::: RECORDS FOR PROCESSING

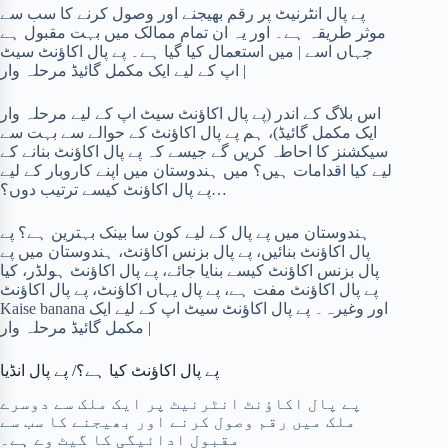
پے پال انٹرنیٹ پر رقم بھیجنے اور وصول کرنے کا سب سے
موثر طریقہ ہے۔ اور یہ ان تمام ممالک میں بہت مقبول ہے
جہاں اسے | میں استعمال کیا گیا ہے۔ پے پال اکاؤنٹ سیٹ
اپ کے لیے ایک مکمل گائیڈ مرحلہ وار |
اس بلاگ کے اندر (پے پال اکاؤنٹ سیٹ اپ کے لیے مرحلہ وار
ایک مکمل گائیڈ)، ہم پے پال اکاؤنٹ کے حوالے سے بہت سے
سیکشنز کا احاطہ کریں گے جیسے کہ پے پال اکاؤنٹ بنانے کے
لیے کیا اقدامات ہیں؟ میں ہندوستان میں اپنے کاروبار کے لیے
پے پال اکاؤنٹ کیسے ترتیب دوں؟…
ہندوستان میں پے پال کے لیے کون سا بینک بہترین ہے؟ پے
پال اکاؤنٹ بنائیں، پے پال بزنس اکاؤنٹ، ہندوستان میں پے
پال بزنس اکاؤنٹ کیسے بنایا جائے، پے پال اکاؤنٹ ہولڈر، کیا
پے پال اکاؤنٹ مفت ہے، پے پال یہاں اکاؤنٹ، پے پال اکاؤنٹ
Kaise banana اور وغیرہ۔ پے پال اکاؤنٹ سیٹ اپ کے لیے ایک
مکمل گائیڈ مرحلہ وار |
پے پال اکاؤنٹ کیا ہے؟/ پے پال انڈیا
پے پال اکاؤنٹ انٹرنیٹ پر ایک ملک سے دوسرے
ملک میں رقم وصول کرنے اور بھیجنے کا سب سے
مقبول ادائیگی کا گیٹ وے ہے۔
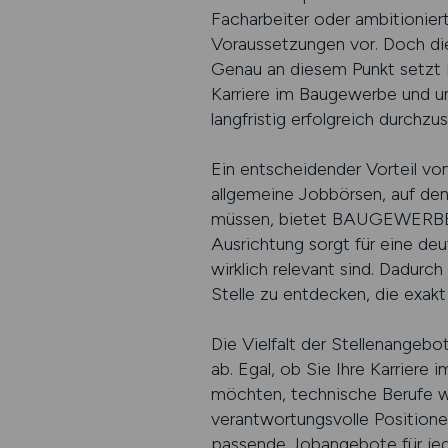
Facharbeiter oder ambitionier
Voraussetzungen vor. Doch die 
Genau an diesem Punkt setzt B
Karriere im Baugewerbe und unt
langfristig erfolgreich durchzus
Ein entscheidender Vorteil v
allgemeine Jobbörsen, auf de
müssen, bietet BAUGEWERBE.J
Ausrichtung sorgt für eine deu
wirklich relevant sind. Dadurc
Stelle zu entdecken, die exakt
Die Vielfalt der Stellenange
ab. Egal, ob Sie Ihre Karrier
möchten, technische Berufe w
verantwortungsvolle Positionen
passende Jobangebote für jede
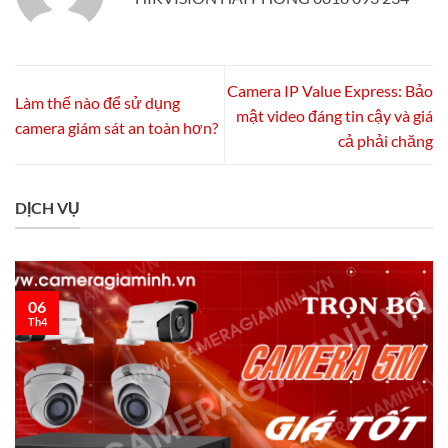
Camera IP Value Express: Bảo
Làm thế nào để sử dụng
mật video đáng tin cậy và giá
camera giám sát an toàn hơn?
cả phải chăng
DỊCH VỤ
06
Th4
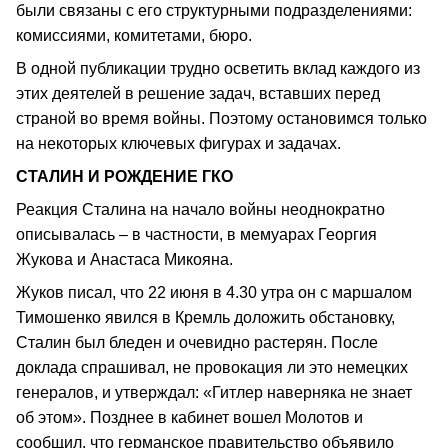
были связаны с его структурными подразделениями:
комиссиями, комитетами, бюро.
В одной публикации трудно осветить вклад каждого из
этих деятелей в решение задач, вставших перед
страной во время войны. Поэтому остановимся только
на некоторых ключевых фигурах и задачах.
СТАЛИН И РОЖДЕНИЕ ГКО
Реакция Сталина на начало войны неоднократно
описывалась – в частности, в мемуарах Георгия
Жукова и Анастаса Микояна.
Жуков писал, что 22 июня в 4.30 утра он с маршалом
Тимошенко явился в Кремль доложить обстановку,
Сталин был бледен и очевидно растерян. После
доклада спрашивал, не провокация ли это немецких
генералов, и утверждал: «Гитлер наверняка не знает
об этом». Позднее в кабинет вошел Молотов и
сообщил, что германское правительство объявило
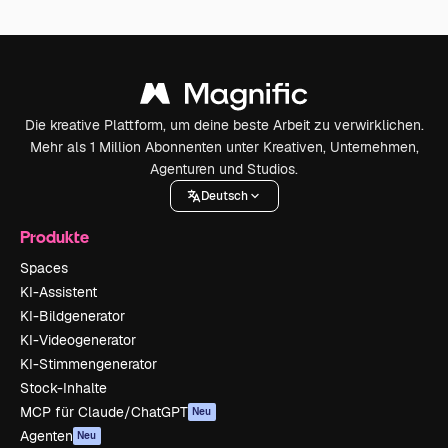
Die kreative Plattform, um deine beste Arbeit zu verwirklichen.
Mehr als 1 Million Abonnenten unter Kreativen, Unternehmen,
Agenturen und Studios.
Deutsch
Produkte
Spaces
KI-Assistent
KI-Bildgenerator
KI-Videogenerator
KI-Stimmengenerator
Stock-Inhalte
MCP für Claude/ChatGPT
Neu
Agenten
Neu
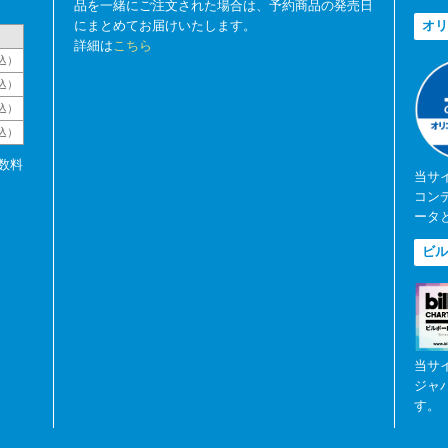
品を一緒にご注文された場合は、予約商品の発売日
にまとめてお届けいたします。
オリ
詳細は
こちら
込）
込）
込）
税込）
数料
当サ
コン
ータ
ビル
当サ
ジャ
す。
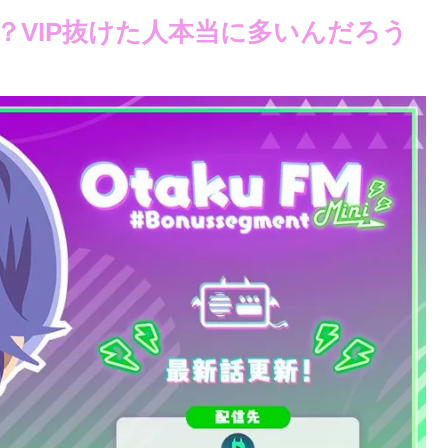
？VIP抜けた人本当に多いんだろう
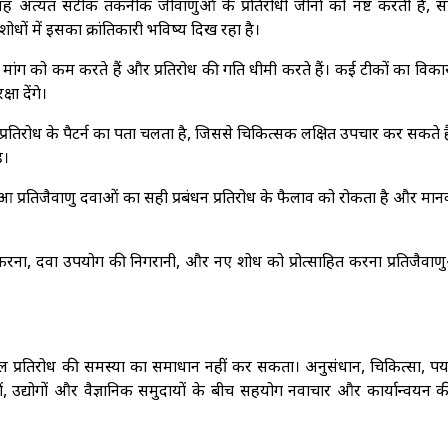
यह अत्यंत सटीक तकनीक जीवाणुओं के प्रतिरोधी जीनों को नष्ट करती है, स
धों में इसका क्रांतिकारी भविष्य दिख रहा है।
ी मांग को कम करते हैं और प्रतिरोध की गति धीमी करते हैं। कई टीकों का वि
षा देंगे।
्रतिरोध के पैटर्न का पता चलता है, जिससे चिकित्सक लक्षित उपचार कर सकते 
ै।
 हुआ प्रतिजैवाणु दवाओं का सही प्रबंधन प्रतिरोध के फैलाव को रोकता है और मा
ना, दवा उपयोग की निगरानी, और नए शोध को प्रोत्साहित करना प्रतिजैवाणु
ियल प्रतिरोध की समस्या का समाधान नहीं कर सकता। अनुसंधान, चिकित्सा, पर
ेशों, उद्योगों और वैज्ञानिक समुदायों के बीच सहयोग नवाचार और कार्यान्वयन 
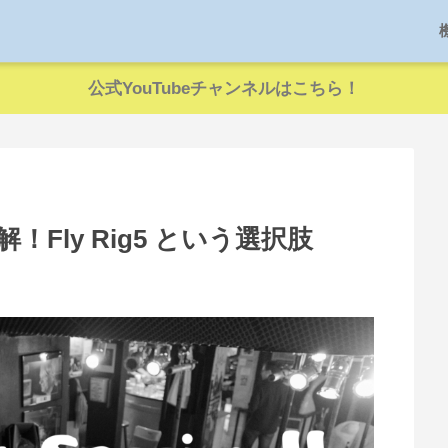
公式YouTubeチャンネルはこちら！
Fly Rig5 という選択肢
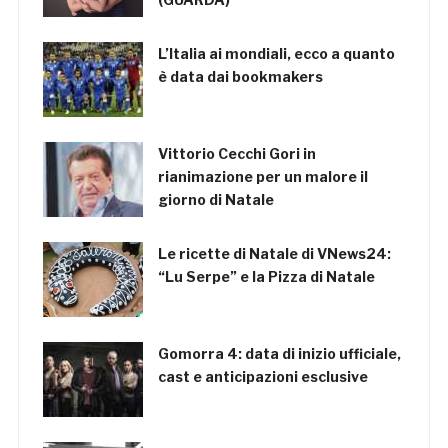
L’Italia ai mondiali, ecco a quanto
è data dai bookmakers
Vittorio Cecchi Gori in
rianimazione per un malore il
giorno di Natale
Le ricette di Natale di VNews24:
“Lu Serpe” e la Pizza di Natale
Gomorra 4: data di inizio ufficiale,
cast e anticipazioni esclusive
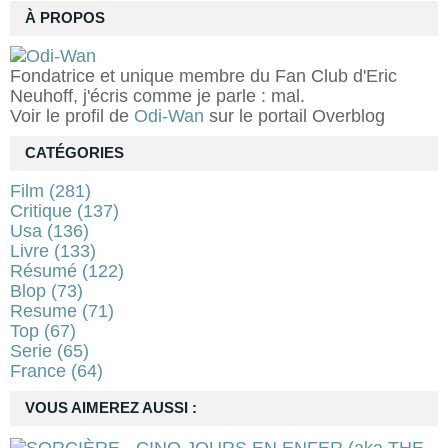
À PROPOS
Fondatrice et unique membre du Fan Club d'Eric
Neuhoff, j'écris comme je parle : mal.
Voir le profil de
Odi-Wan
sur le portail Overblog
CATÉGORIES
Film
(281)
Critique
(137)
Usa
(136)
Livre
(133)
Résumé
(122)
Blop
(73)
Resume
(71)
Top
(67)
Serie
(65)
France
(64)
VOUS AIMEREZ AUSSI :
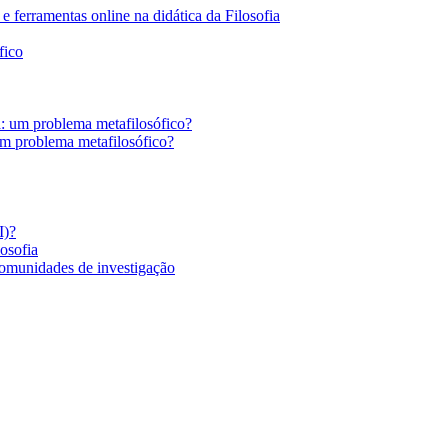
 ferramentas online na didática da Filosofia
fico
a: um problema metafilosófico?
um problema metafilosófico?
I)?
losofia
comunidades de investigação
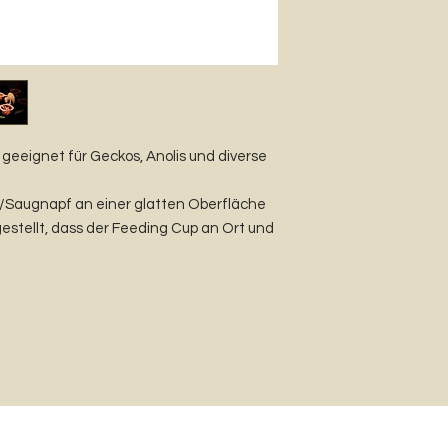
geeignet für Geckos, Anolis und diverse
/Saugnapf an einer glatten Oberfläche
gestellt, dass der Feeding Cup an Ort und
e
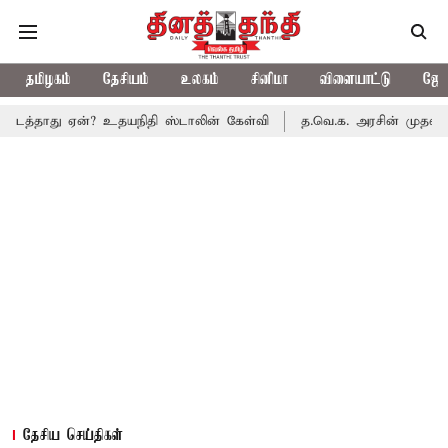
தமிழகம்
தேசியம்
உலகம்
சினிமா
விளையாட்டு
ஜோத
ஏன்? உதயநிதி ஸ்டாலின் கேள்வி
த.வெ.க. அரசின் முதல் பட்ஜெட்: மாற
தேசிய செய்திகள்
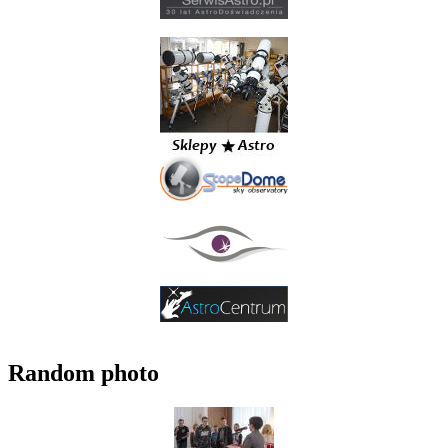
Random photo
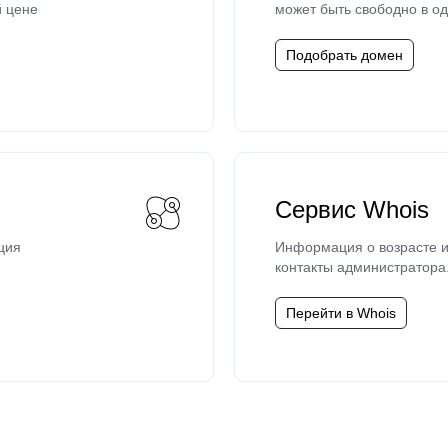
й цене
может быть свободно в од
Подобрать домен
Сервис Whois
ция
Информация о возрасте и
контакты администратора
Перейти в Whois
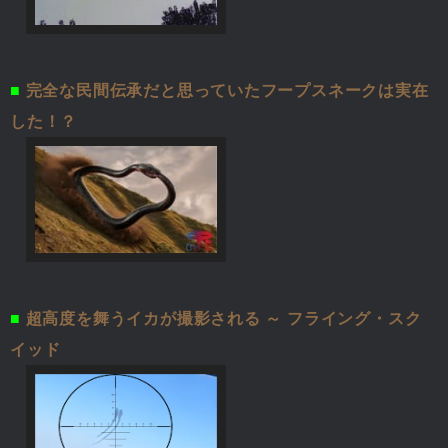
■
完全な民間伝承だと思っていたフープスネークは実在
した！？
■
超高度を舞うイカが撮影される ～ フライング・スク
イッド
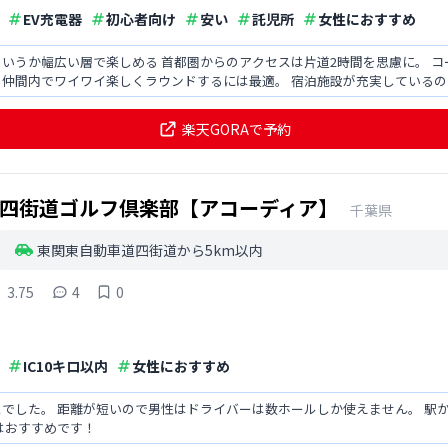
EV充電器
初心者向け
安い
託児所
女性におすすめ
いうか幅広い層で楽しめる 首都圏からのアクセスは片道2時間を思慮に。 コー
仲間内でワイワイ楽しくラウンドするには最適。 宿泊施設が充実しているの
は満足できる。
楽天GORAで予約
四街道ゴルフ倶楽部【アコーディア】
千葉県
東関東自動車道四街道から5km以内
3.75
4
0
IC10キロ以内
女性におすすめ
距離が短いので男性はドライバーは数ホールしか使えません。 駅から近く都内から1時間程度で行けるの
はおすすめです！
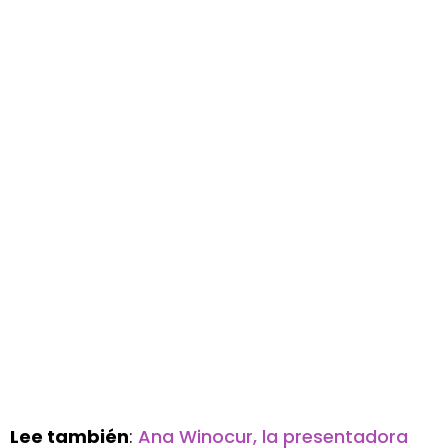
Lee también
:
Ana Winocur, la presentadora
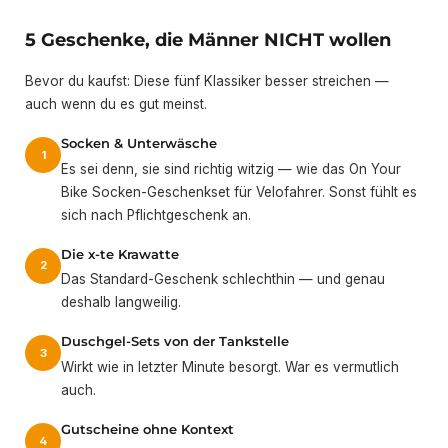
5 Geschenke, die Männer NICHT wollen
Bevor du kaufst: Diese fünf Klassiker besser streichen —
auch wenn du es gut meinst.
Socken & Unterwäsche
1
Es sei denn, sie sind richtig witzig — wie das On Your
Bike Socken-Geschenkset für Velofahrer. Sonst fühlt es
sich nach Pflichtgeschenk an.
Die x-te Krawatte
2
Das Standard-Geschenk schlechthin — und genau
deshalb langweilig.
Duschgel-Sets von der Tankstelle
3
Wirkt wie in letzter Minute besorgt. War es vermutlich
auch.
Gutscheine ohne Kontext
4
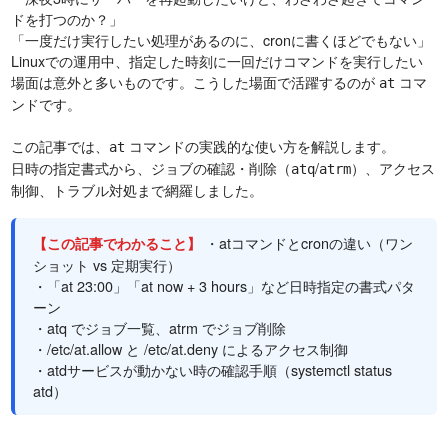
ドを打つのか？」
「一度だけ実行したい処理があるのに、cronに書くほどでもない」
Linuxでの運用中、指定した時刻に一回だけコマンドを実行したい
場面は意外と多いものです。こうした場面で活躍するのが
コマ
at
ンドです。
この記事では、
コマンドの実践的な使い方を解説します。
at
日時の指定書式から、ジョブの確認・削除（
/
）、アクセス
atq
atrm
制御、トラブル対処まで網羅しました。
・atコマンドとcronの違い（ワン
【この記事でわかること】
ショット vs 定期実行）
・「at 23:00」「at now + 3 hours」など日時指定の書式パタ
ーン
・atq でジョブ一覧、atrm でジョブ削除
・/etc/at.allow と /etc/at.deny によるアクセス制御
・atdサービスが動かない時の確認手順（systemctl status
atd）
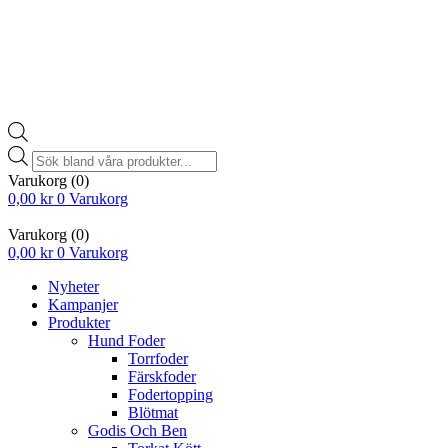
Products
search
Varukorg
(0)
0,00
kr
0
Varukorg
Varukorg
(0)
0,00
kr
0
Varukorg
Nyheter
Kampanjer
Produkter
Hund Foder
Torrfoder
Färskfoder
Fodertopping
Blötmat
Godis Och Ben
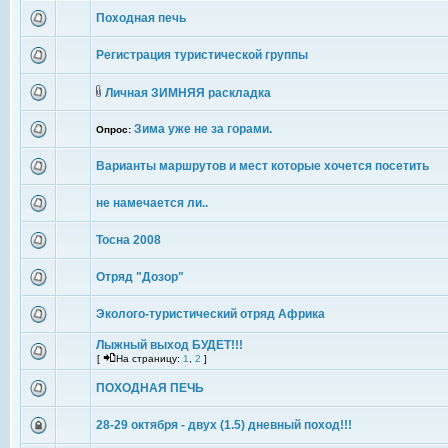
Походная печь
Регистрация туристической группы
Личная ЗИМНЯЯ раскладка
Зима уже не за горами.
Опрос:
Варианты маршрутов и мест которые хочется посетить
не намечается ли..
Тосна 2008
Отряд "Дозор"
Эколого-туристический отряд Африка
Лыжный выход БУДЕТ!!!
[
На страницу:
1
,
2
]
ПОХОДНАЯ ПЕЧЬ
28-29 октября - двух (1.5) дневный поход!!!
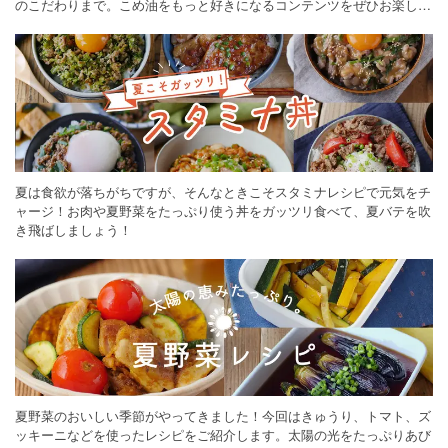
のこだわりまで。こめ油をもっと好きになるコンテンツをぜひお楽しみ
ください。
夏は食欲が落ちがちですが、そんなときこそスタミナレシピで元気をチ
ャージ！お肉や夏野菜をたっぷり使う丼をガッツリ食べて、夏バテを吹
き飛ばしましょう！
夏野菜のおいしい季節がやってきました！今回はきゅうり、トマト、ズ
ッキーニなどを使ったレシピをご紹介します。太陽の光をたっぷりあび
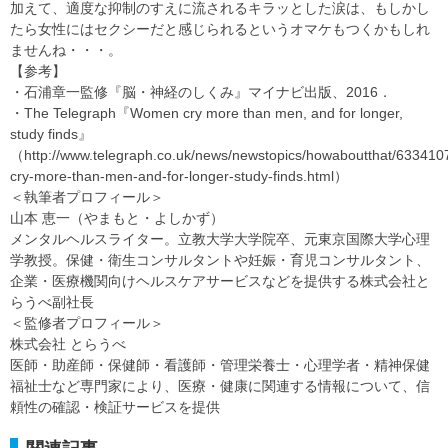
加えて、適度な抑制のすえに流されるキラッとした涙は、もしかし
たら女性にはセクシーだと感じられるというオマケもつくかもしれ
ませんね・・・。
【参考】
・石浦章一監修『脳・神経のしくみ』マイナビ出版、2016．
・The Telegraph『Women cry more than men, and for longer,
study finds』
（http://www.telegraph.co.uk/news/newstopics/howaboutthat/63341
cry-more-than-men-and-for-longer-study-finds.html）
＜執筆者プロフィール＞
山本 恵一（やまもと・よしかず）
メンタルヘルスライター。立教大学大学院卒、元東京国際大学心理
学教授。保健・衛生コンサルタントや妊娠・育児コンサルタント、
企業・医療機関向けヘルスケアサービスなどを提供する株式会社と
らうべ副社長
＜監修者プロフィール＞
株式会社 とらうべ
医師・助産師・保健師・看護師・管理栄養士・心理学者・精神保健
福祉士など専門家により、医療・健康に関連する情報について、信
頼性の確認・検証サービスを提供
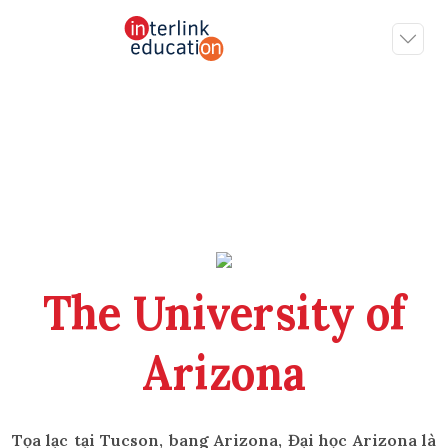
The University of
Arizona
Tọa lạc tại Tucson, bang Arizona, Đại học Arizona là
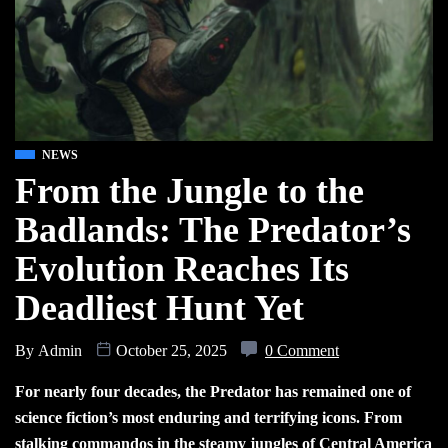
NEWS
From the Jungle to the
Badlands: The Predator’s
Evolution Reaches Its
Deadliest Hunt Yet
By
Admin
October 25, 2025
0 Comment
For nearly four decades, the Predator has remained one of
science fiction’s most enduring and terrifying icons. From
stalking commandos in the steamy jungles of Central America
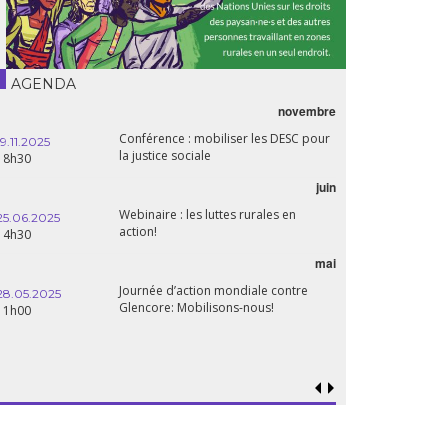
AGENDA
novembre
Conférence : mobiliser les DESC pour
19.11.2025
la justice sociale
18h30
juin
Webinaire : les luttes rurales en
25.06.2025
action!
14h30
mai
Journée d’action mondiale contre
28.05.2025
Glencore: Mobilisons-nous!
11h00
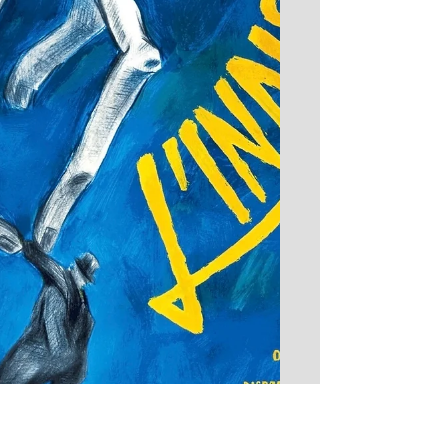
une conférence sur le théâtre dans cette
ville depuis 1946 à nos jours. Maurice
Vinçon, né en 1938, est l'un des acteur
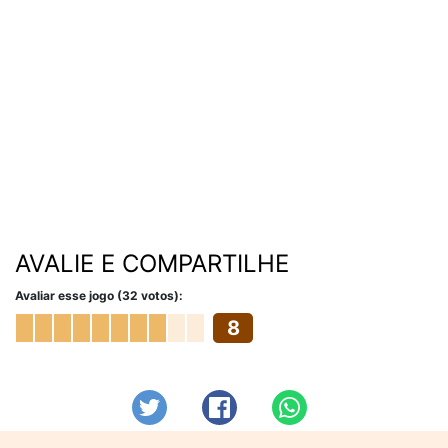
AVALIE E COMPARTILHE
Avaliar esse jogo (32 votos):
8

::::::

• **EXERCISE REQUIREMENTS**:
Copy out every line of the data where the word "action" occurs.

• **EXERCISE OUTPUT**:
action!
Journée d’action mondiale contre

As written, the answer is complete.